I am trying to use a logical type in Avro, with the Python fastavro library to read and write, but the logicalType
annotation seems to have no effect at all. The code below is taken from the fastavro page; I have altered the time field in the schema definition by annotating it with the logical type time-millis, in accordance with the current Avro specification. (On a side note, I have seen people use TIMESTAMP_MILLIS, but I do not know why, since the Avro page has time-millis.) When I run this code, the output I see in stdout is exactly the same as the output of the same code without the logical type annotation. I was expecting to see something that looked like a time--e.g., 13:14:15.1234. Yet the fastavro page cited above claims that fastavro now supports Avro logical types. How can I get it to do so? Thanks!
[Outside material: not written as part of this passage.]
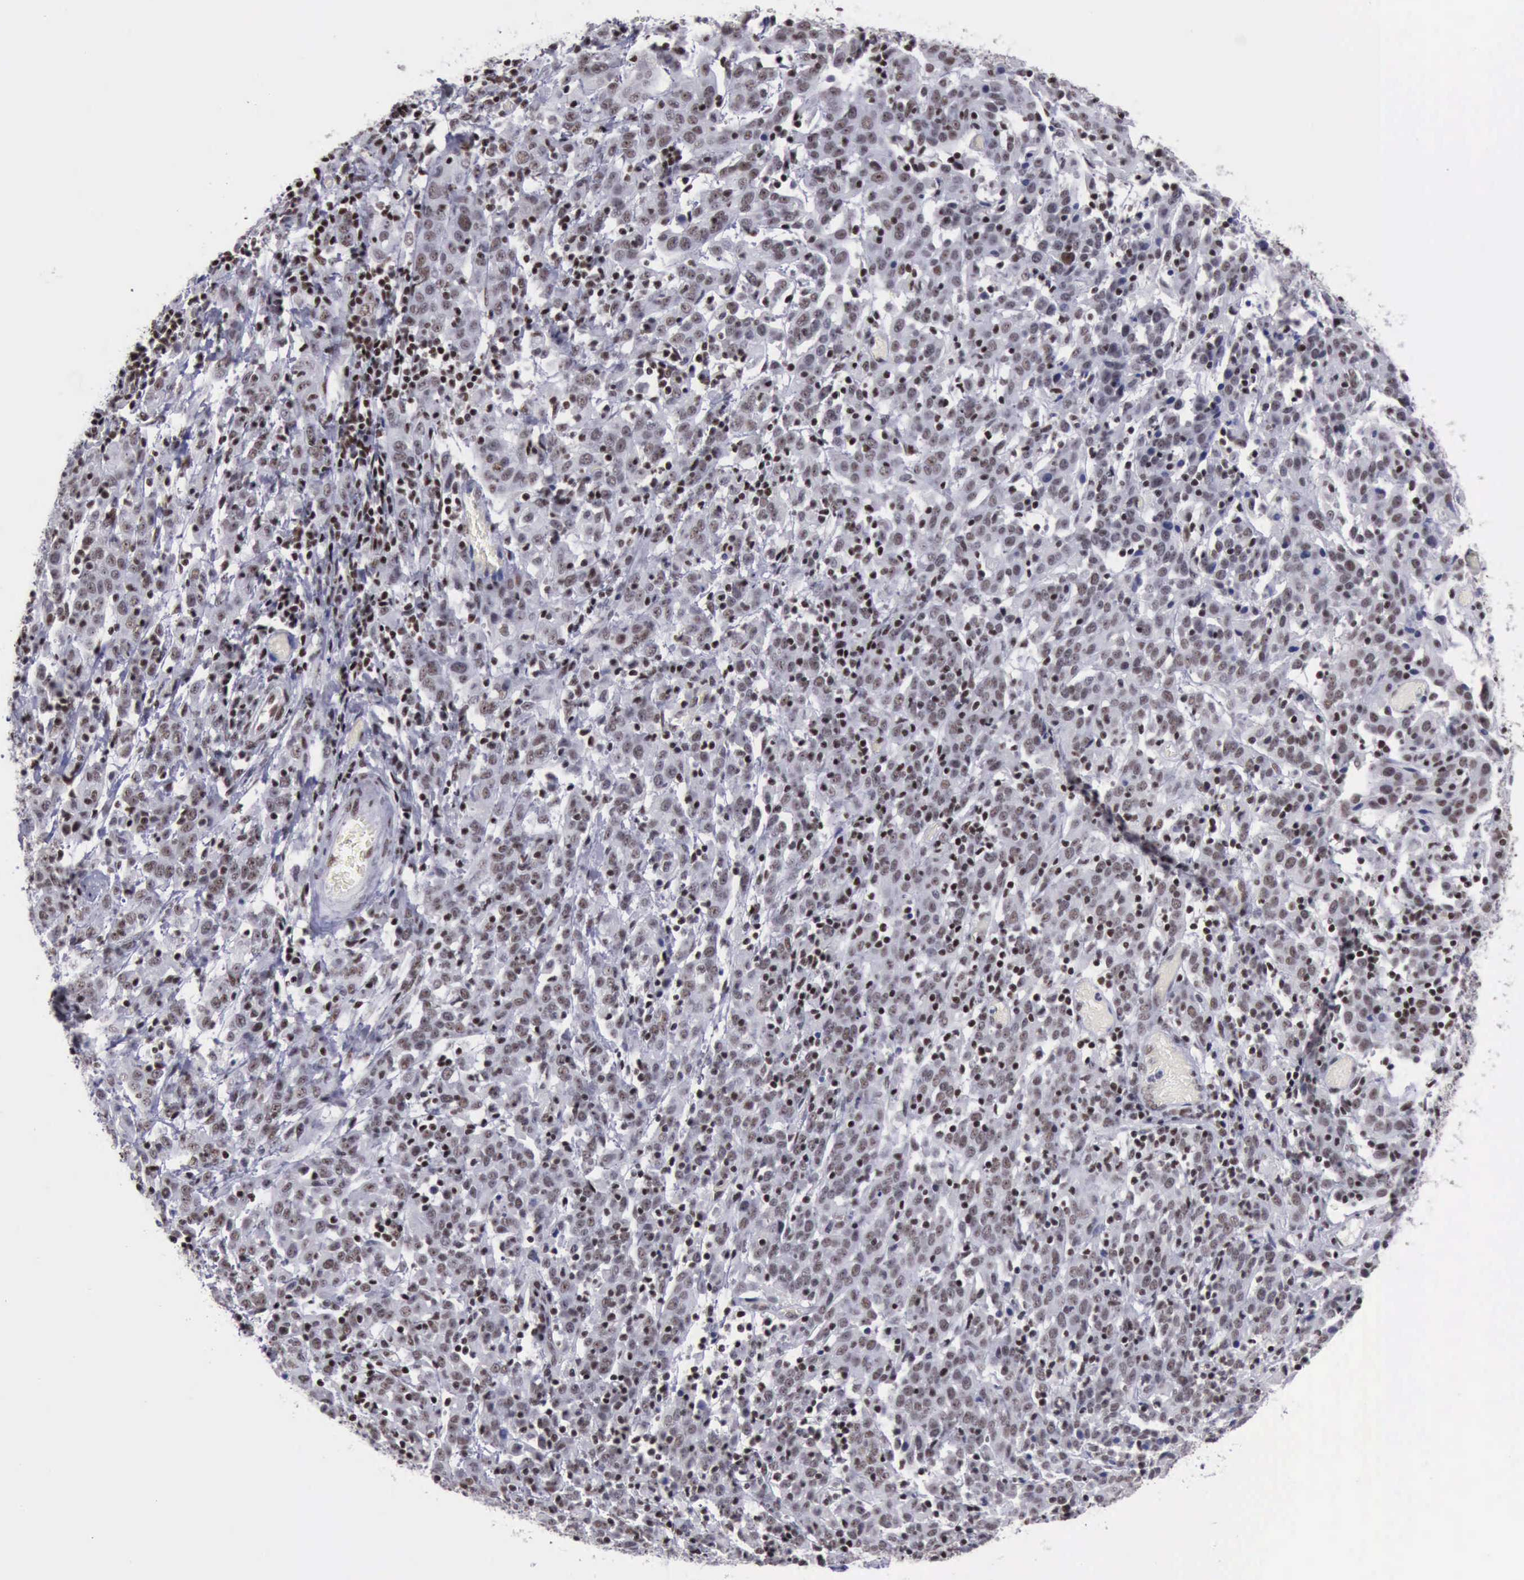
{"staining": {"intensity": "weak", "quantity": "<25%", "location": "nuclear"}, "tissue": "cervical cancer", "cell_type": "Tumor cells", "image_type": "cancer", "snomed": [{"axis": "morphology", "description": "Normal tissue, NOS"}, {"axis": "morphology", "description": "Squamous cell carcinoma, NOS"}, {"axis": "topography", "description": "Cervix"}], "caption": "The photomicrograph shows no staining of tumor cells in cervical cancer.", "gene": "YY1", "patient": {"sex": "female", "age": 67}}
from fastavro import writer, reader, parse_schema
schema = {
'doc': 'A weather reading.',
'name': 'Weather',
'namespace': 'test',
'type': 'record',
'fields': [
{'name': 'station', 'type': 'string'},
{'name': 'time', 'type': 'int', 'logicalType': 'time-millis'},
{'name': 'temp', 'type': 'int'},
],
}
parsed_schema = parse_schema(schema)
# 'records' can be an iterable (including generator)
records = [
{u'station': u'011990-99999', u'temp': 0, u'time': 1433269388},
{u'station': u'011990-99999', u'temp': 22, u'time': 1433270389},
{u'station': u'011990-99999', u'temp': -11, u'time': 1433273379},
{u'station': u'012650-99999', u'temp': 111, u'time': 1433275478},
]
# Writing
with open('weather.avro', 'wb') as out:
writer(out, parsed_schema, records)
# Reading
with open('weather.avro', 'rb') as fo:
for record in reader(fo):
print(record)
The output to stdout, whether the logicalType
annotation is present or removed, is the same:
'station': '011990-99999', 'time': 1433269388, 'temp': 0}
{'station': '011990-99999', 'time': 1433270389, 'temp': 22}
{'station': '011990-99999', 'time': 1433273379, 'temp': -11}
{'station': '012650-99999', 'time': 1433275478, 'temp': 111}
I can see that the schemas in the output files are different between the two versions:
With logicalType
specified:
"fields": [{"name": "station", "type": "string"}, {"logicalType": "time-millis", "name": "time", "type": "int"}, {"name": "temp", "type": "int"}]
Without logicalType
specified:
"fields": [{"name": "station", "type": "string"}, {"name": "time", "type": "int"}, {"name": "temp", "type": "int"}]
But this makes no difference in the output.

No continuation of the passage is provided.